» **Document**:
— start —

IN THE OPENING LINES OF HIS SEMINAL ESSAY “Bewußtmachende oder rettende Kritik,” published in 1973 on the occasion of Benjamin's eightieth birthday, Jürgen Habermas locates the relevance of Benjamin's work in the conflicts it continues to raise among those who consider themselves close to his philosophical and political vision. Habermas recognizes a direct continuity between the battle lines defining the reception of Benjamin's writings since their publication in the fifties and sixties and the divergent political positions that had an impact on him in his lifetime. These positions were, for Habermas, embodied by Benjamin's friends Gershom Scholem, Theodor W. Adorno, and Bertolt Brecht and, to a lesser extent, by the school reformer Gustav Wyneken and the surrealist artists. Habermas assigns to each of these figures a set of heirs — among them Hannah Arendt, but also the rebellious students of 1968 — each taking up one of what can summarily be defined as the Jewish-mystical, the leftist modernist, the orthodox Marxist, the neoconservative, and the anarchic dimensions of Benjamin's legacy.

— end —

» **Objective 1**:
According to the passage on Benjamin's legacy, in what year was Habermas's essay "Bewußtmachende oder rettende Kritik" published?
» **Objective 2**:
In the entries, replace "latitude" with "lat" in the lines running from the one that contains "city: Sisli" through the end of the entries, both ends included, changing nothing else. Return only those lines, leaving out the pictures.
The passage and the entries are unrelated.

» **Records shown**:

— start —

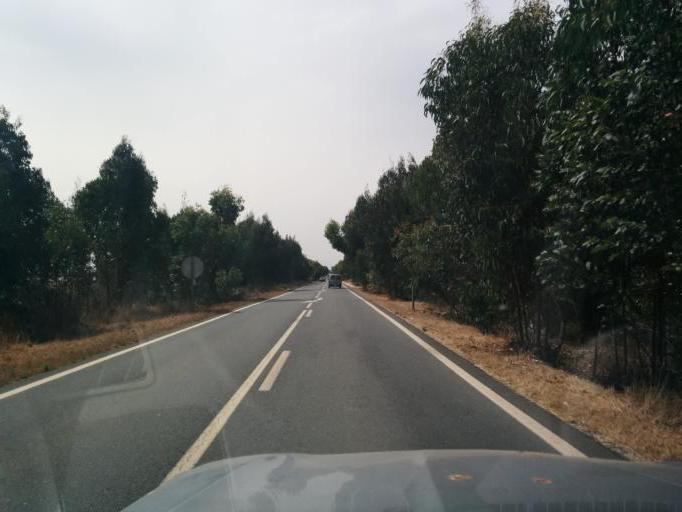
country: PT
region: Beja
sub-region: Odemira
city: Vila Nova de Milfontes
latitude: 37.6690
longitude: -8.7595
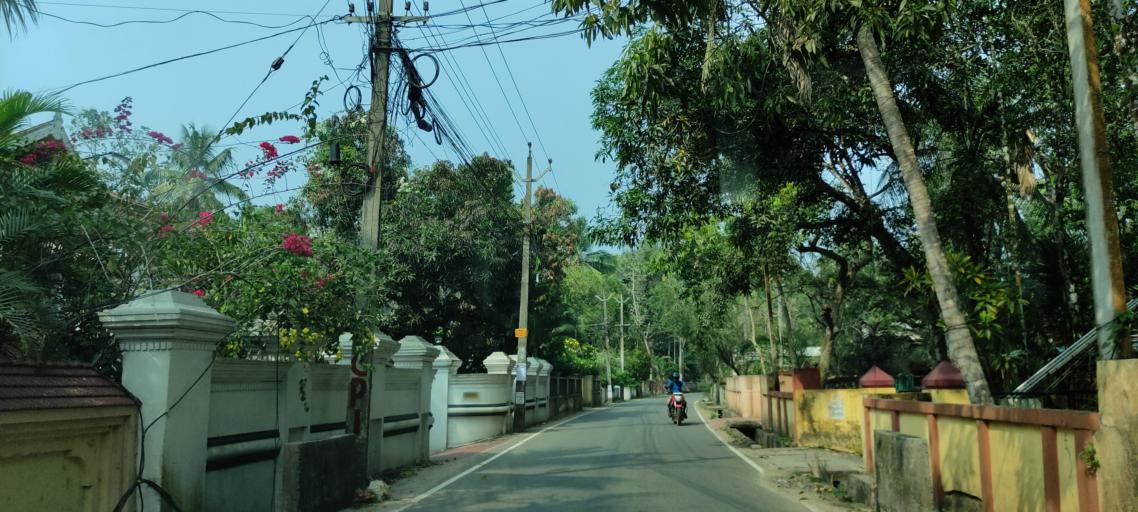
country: IN
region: Kerala
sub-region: Kottayam
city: Vaikam
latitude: 9.7571
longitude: 76.4019
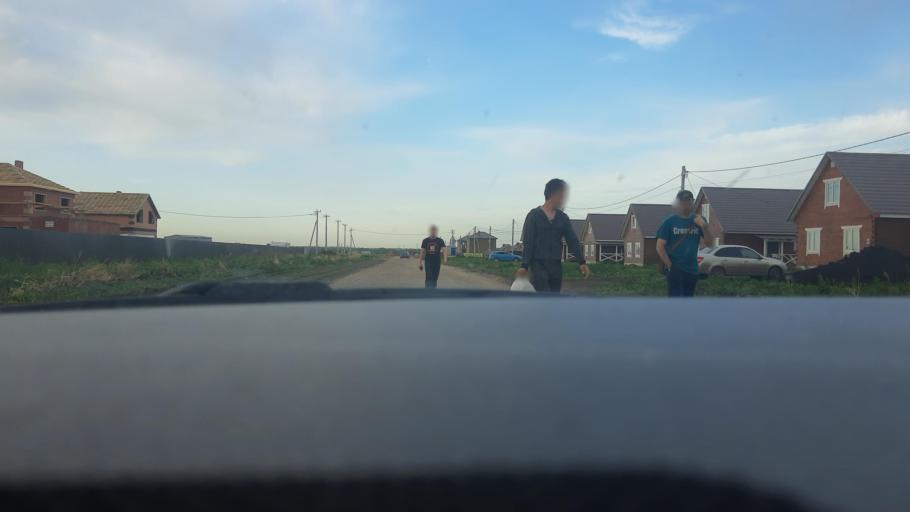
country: RU
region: Bashkortostan
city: Kabakovo
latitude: 54.6297
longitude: 56.1364
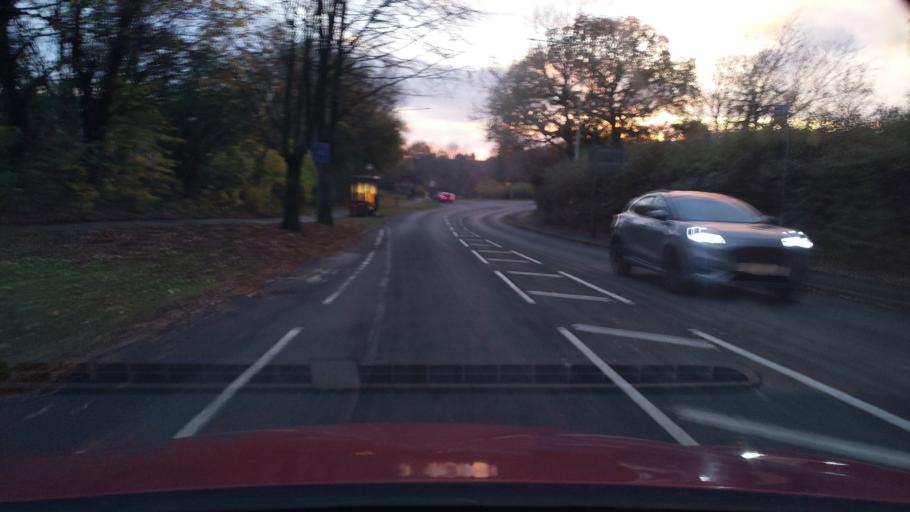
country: GB
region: England
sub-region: Lancashire
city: Clayton-le-Woods
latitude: 53.7052
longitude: -2.6446
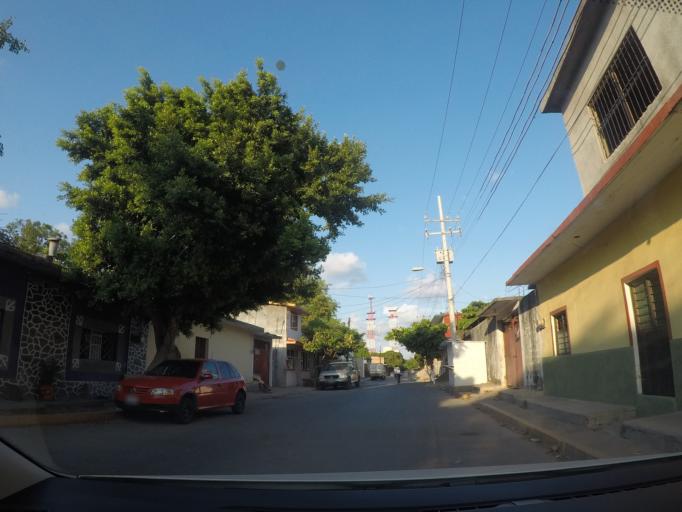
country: MX
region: Oaxaca
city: Juchitan de Zaragoza
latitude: 16.4424
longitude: -95.0242
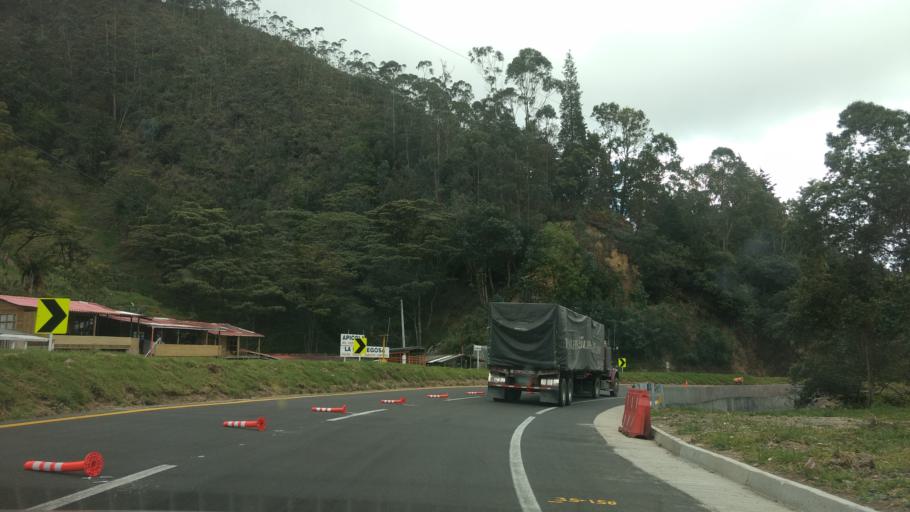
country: CO
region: Cundinamarca
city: San Francisco
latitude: 4.9248
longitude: -74.2922
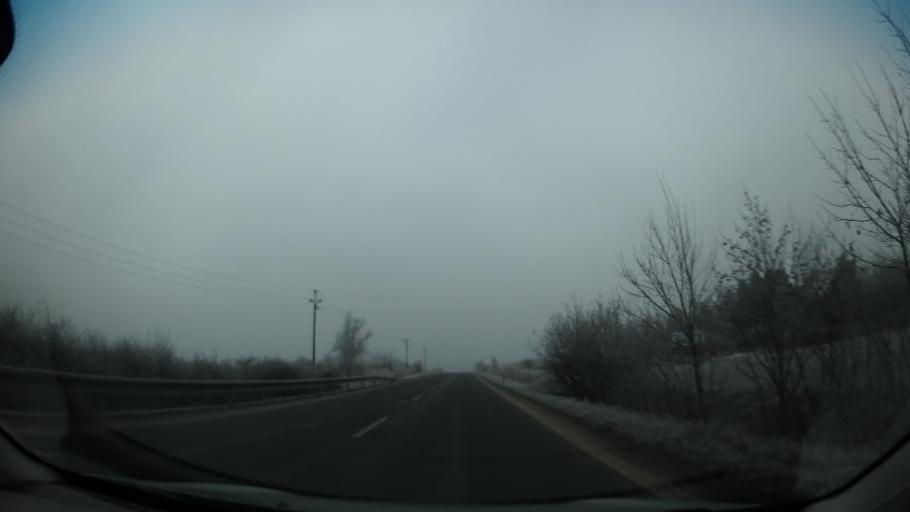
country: CZ
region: Vysocina
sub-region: Okres Trebic
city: Trebic
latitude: 49.2642
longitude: 15.9318
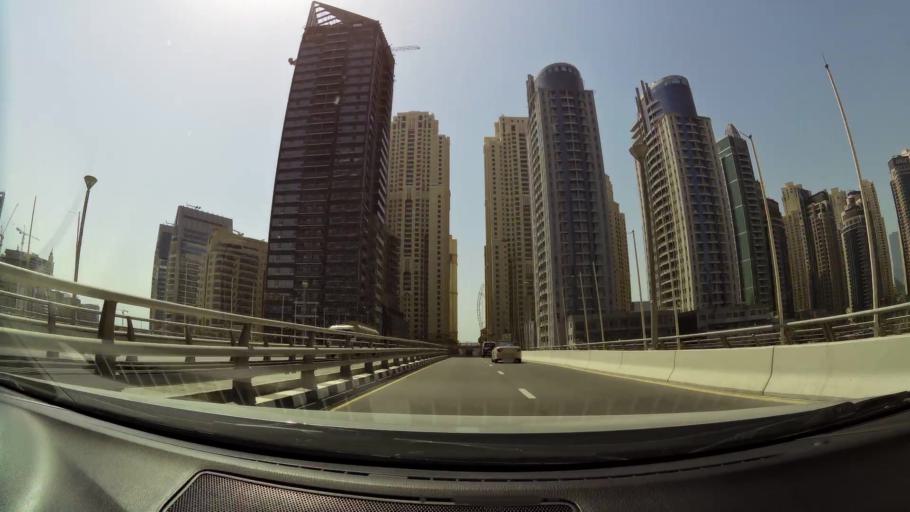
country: AE
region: Dubai
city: Dubai
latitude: 25.0710
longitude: 55.1334
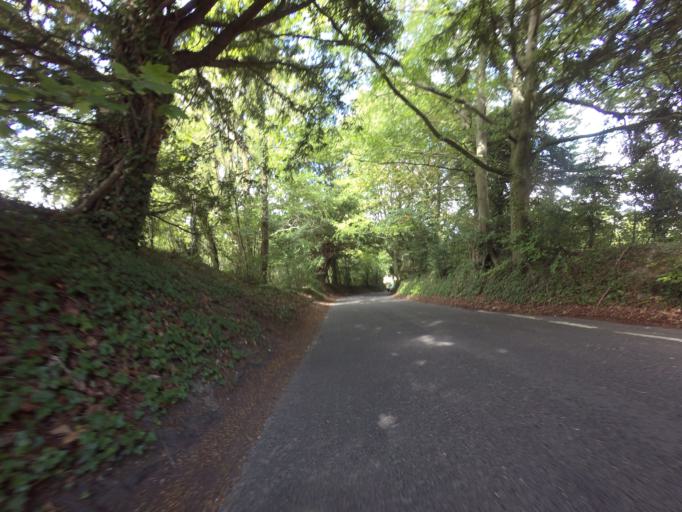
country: GB
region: England
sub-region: Kent
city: Shoreham
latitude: 51.3415
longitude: 0.1765
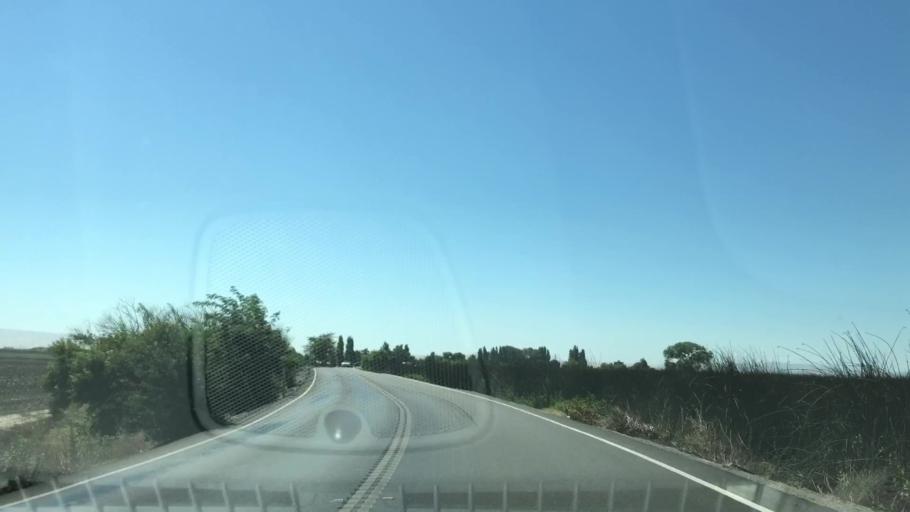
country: US
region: California
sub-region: Contra Costa County
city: Discovery Bay
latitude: 37.8964
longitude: -121.4817
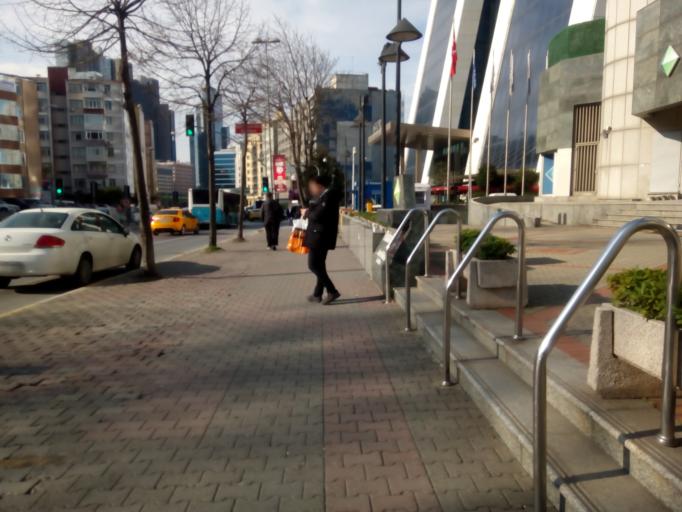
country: TR
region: Istanbul
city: Sisli
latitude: 41.0682
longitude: 29.0071
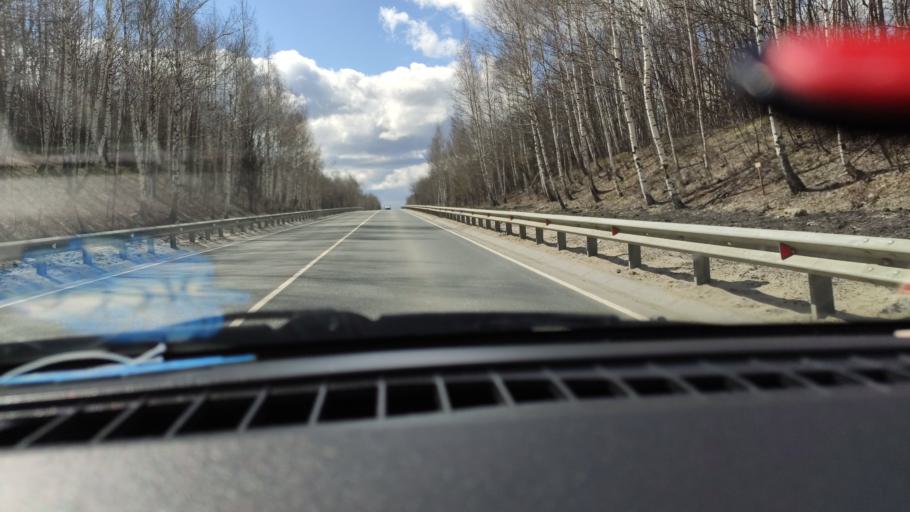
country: RU
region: Saratov
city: Khvalynsk
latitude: 52.4519
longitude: 48.0124
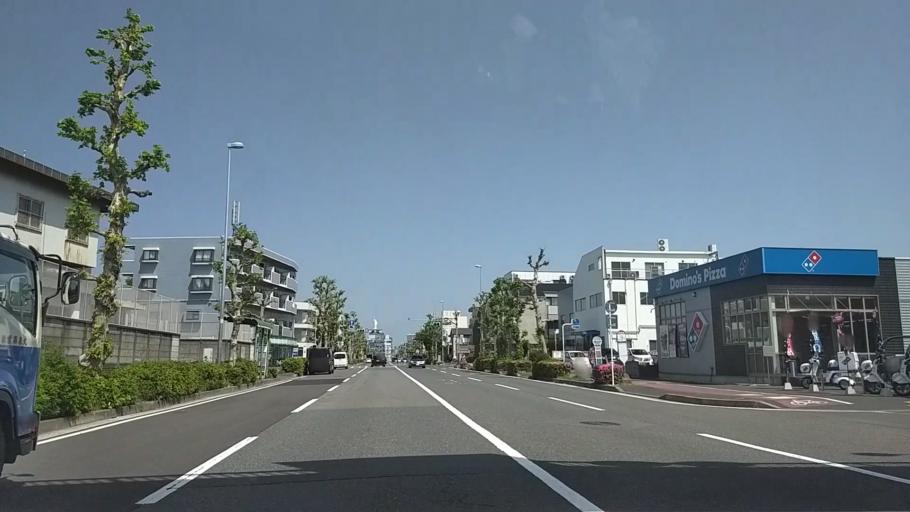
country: JP
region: Kanagawa
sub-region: Kawasaki-shi
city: Kawasaki
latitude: 35.5123
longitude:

— end —

» **Finished answer 1**:
1973

» **Finished answer 2**:
city: Sisli
lat: 41.0682
longitude: 29.0071
country: RU
region: Saratov
city: Khvalynsk
lat: 52.4519
longitude: 48.0124
country: JP
region: Kanagawa
sub-region: Kawasaki-shi
city: Kawasaki
lat: 35.5123
longitude:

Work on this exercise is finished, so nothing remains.